Cruikshank knew that the co-pilot was an inexperienced co-pilot with the crew at the time, and so he refused morphine and decided to live with the pain in case he was needed on the flight back. They arrived over the base at 3:30am. At that point Cruikshank insisted on being carried back to the pilot's seat and he insisted on them continuing to circle the base for an hour until such a time as he was he felt confident that they could go in for a landing run. And they went in, they landed, he guided the co-pilot down but he was so severely wounded he was given a blood transfusion in the cockpit before they even got him out of the aircraft and he was incredibly lucky to survive.
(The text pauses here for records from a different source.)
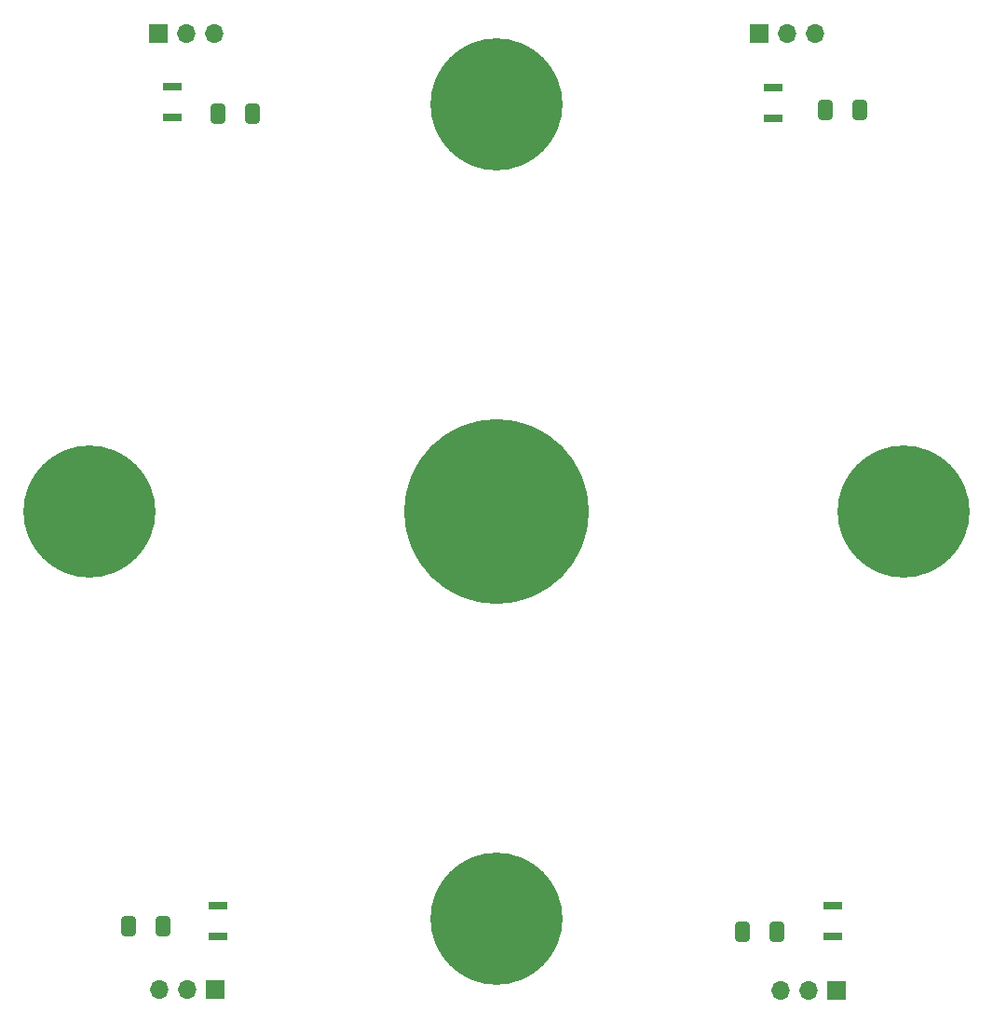
<source format=gbr>
%TF.GenerationSoftware,KiCad,Pcbnew,7.0.5-0*%
%TF.CreationDate,2023-07-05T09:37:03-04:00*%
%TF.ProjectId,quad_sipm,71756164-5f73-4697-906d-2e6b69636164,rev?*%
%TF.SameCoordinates,Original*%
%TF.FileFunction,Soldermask,Bot*%
%TF.FilePolarity,Negative*%
%FSLAX46Y46*%
G04 Gerber Fmt 4.6, Leading zero omitted, Abs format (unit mm)*
G04 Created by KiCad (PCBNEW 7.0.5-0) date 2023-07-05 09:37:03*
%MOMM*%
%LPD*%
G01*
G04 APERTURE LIST*
G04 Aperture macros list*
%AMRoundRect*
0 Rectangle with rounded corners*
0 $1 Rounding radius*
0 $2 $3 $4 $5 $6 $7 $8 $9 X,Y pos of 4 corners*
0 Add a 4 corners polygon primitive as box body*
4,1,4,$2,$3,$4,$5,$6,$7,$8,$9,$2,$3,0*
0 Add four circle primitives for the rounded corners*
1,1,$1+$1,$2,$3*
1,1,$1+$1,$4,$5*
1,1,$1+$1,$6,$7*
1,1,$1+$1,$8,$9*
0 Add four rect primitives between the rounded corners*
20,1,$1+$1,$2,$3,$4,$5,0*
20,1,$1+$1,$4,$5,$6,$7,0*
20,1,$1+$1,$6,$7,$8,$9,0*
20,1,$1+$1,$8,$9,$2,$3,0*%
G04 Aperture macros list end*
%ADD10C,16.800000*%
%ADD11C,12.000000*%
%ADD12R,1.700000X1.700000*%
%ADD13O,1.700000X1.700000*%
%ADD14RoundRect,0.250000X0.412500X0.650000X-0.412500X0.650000X-0.412500X-0.650000X0.412500X-0.650000X0*%
%ADD15RoundRect,0.250000X-0.412500X-0.650000X0.412500X-0.650000X0.412500X0.650000X-0.412500X0.650000X0*%
%ADD16R,1.699200X0.701600*%
G04 APERTURE END LIST*
D10*
%TO.C,H2*%
X100000000Y-100000000D03*
%TD*%
D11*
%TO.C,H3*%
X100000000Y-137000000D03*
%TD*%
%TO.C,H4*%
X137000000Y-100000000D03*
%TD*%
%TO.C,H5*%
X63000000Y-100000000D03*
%TD*%
%TO.C,H1*%
X100000000Y-63000000D03*
%TD*%
D12*
%TO.C,J1*%
X130855000Y-143465000D03*
D13*
X128315000Y-143465000D03*
X125775000Y-143465000D03*
%TD*%
D14*
%TO.C,C4*%
X77762500Y-63792500D03*
X74637500Y-63792500D03*
%TD*%
D12*
%TO.C,J3*%
X123825000Y-56515000D03*
D13*
X126365000Y-56515000D03*
X128905000Y-56515000D03*
%TD*%
D12*
%TO.C,J4*%
X69215000Y-56515000D03*
D13*
X71755000Y-56515000D03*
X74295000Y-56515000D03*
%TD*%
D14*
%TO.C,C3*%
X133007500Y-63500000D03*
X129882500Y-63500000D03*
%TD*%
D12*
%TO.C,J2*%
X74385000Y-143420000D03*
D13*
X71845000Y-143420000D03*
X69305000Y-143420000D03*
%TD*%
D15*
%TO.C,C1*%
X122351000Y-138176000D03*
X125476000Y-138176000D03*
%TD*%
%TO.C,C2*%
X66548000Y-137668000D03*
X69673000Y-137668000D03*
%TD*%
D16*
%TO.C,R3*%
X125095000Y-61464200D03*
X125095000Y-64265800D03*
%TD*%
%TO.C,R4*%
X70485000Y-64135000D03*
X70485000Y-61333400D03*
%TD*%
%TO.C,R2*%
X74676000Y-135759200D03*
X74676000Y-138560800D03*
%TD*%
%TO.C,R1*%
X130556000Y-135759200D03*
X130556000Y-138560800D03*
%TD*%
M02*

</source>
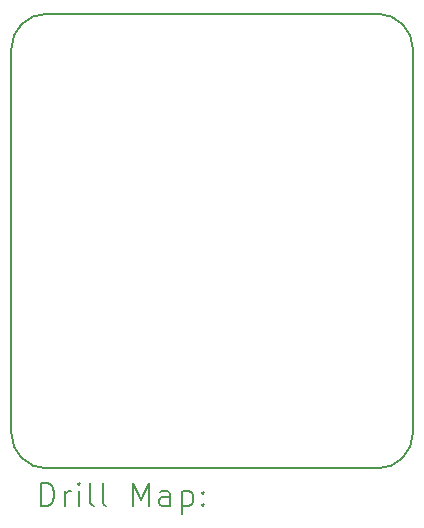
<source format=gbr>
%TF.GenerationSoftware,KiCad,Pcbnew,8.0.7*%
%TF.CreationDate,2025-01-03T22:16:04+08:00*%
%TF.ProjectId,remote_fingers_ESP8266,72656d6f-7465-45f6-9669-6e676572735f,rev?*%
%TF.SameCoordinates,Original*%
%TF.FileFunction,Drillmap*%
%TF.FilePolarity,Positive*%
%FSLAX45Y45*%
G04 Gerber Fmt 4.5, Leading zero omitted, Abs format (unit mm)*
G04 Created by KiCad (PCBNEW 8.0.7) date 2025-01-03 22:16:04*
%MOMM*%
%LPD*%
G01*
G04 APERTURE LIST*
%ADD10C,0.200000*%
G04 APERTURE END LIST*
D10*
X7400000Y-11900000D02*
G75*
G02*
X7100000Y-11600000I0J300000D01*
G01*
X10500000Y-11600000D02*
G75*
G02*
X10200000Y-11900000I-300000J0D01*
G01*
X7100000Y-8350000D02*
G75*
G02*
X7400000Y-8050000I300000J0D01*
G01*
X10200000Y-8050000D02*
G75*
G02*
X10500000Y-8350000I0J-300000D01*
G01*
X7100000Y-11600000D02*
X7100000Y-8350000D01*
X10200000Y-11900000D02*
X7400000Y-11900000D01*
X10500000Y-8350000D02*
X10500000Y-11600000D01*
X7400000Y-8050000D02*
X10200000Y-8050000D01*
X7350777Y-12221484D02*
X7350777Y-12021484D01*
X7350777Y-12021484D02*
X7398396Y-12021484D01*
X7398396Y-12021484D02*
X7426967Y-12031008D01*
X7426967Y-12031008D02*
X7446015Y-12050055D01*
X7446015Y-12050055D02*
X7455539Y-12069103D01*
X7455539Y-12069103D02*
X7465062Y-12107198D01*
X7465062Y-12107198D02*
X7465062Y-12135769D01*
X7465062Y-12135769D02*
X7455539Y-12173865D01*
X7455539Y-12173865D02*
X7446015Y-12192912D01*
X7446015Y-12192912D02*
X7426967Y-12211960D01*
X7426967Y-12211960D02*
X7398396Y-12221484D01*
X7398396Y-12221484D02*
X7350777Y-12221484D01*
X7550777Y-12221484D02*
X7550777Y-12088150D01*
X7550777Y-12126246D02*
X7560301Y-12107198D01*
X7560301Y-12107198D02*
X7569824Y-12097674D01*
X7569824Y-12097674D02*
X7588872Y-12088150D01*
X7588872Y-12088150D02*
X7607920Y-12088150D01*
X7674586Y-12221484D02*
X7674586Y-12088150D01*
X7674586Y-12021484D02*
X7665062Y-12031008D01*
X7665062Y-12031008D02*
X7674586Y-12040531D01*
X7674586Y-12040531D02*
X7684110Y-12031008D01*
X7684110Y-12031008D02*
X7674586Y-12021484D01*
X7674586Y-12021484D02*
X7674586Y-12040531D01*
X7798396Y-12221484D02*
X7779348Y-12211960D01*
X7779348Y-12211960D02*
X7769824Y-12192912D01*
X7769824Y-12192912D02*
X7769824Y-12021484D01*
X7903158Y-12221484D02*
X7884110Y-12211960D01*
X7884110Y-12211960D02*
X7874586Y-12192912D01*
X7874586Y-12192912D02*
X7874586Y-12021484D01*
X8131729Y-12221484D02*
X8131729Y-12021484D01*
X8131729Y-12021484D02*
X8198396Y-12164341D01*
X8198396Y-12164341D02*
X8265062Y-12021484D01*
X8265062Y-12021484D02*
X8265062Y-12221484D01*
X8446015Y-12221484D02*
X8446015Y-12116722D01*
X8446015Y-12116722D02*
X8436491Y-12097674D01*
X8436491Y-12097674D02*
X8417444Y-12088150D01*
X8417444Y-12088150D02*
X8379348Y-12088150D01*
X8379348Y-12088150D02*
X8360301Y-12097674D01*
X8446015Y-12211960D02*
X8426967Y-12221484D01*
X8426967Y-12221484D02*
X8379348Y-12221484D01*
X8379348Y-12221484D02*
X8360301Y-12211960D01*
X8360301Y-12211960D02*
X8350777Y-12192912D01*
X8350777Y-12192912D02*
X8350777Y-12173865D01*
X8350777Y-12173865D02*
X8360301Y-12154817D01*
X8360301Y-12154817D02*
X8379348Y-12145293D01*
X8379348Y-12145293D02*
X8426967Y-12145293D01*
X8426967Y-12145293D02*
X8446015Y-12135769D01*
X8541253Y-12088150D02*
X8541253Y-12288150D01*
X8541253Y-12097674D02*
X8560301Y-12088150D01*
X8560301Y-12088150D02*
X8598396Y-12088150D01*
X8598396Y-12088150D02*
X8617444Y-12097674D01*
X8617444Y-12097674D02*
X8626967Y-12107198D01*
X8626967Y-12107198D02*
X8636491Y-12126246D01*
X8636491Y-12126246D02*
X8636491Y-12183388D01*
X8636491Y-12183388D02*
X8626967Y-12202436D01*
X8626967Y-12202436D02*
X8617444Y-12211960D01*
X8617444Y-12211960D02*
X8598396Y-12221484D01*
X8598396Y-12221484D02*
X8560301Y-12221484D01*
X8560301Y-12221484D02*
X8541253Y-12211960D01*
X8722205Y-12202436D02*
X8731729Y-12211960D01*
X8731729Y-12211960D02*
X8722205Y-12221484D01*
X8722205Y-12221484D02*
X8712682Y-12211960D01*
X8712682Y-12211960D02*
X8722205Y-12202436D01*
X8722205Y-12202436D02*
X8722205Y-12221484D01*
X8722205Y-12097674D02*
X8731729Y-12107198D01*
X8731729Y-12107198D02*
X8722205Y-12116722D01*
X8722205Y-12116722D02*
X8712682Y-12107198D01*
X8712682Y-12107198D02*
X8722205Y-12097674D01*
X8722205Y-12097674D02*
X8722205Y-12116722D01*
M02*

</source>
So John Cruikshank was awarded the Victoria Cross obviously for his incredible bravery in taking the Catalina and dropping the death charges for a second run over the U-boat in the full knowledge that there was a very good chance they were going to get killed while doing so. But I think and additionally he was sort of given the Victoria Cross in recognition of the efforts he made even though very severely wounded to make sure his crew could get back to base from that long five and a half hour flight from the Arctic Circle.

After he'd recovered from his multiple wounds he was never fit enough to fly again so but he did go on various morale-boosting tours of factories to show people how effective they were being to help the fighting forces. John Cruikshank is the last surviving Second World War recipient of the Victoria Cross and he's going to be celebrating his 100th birthday on Wednesday 20th of May.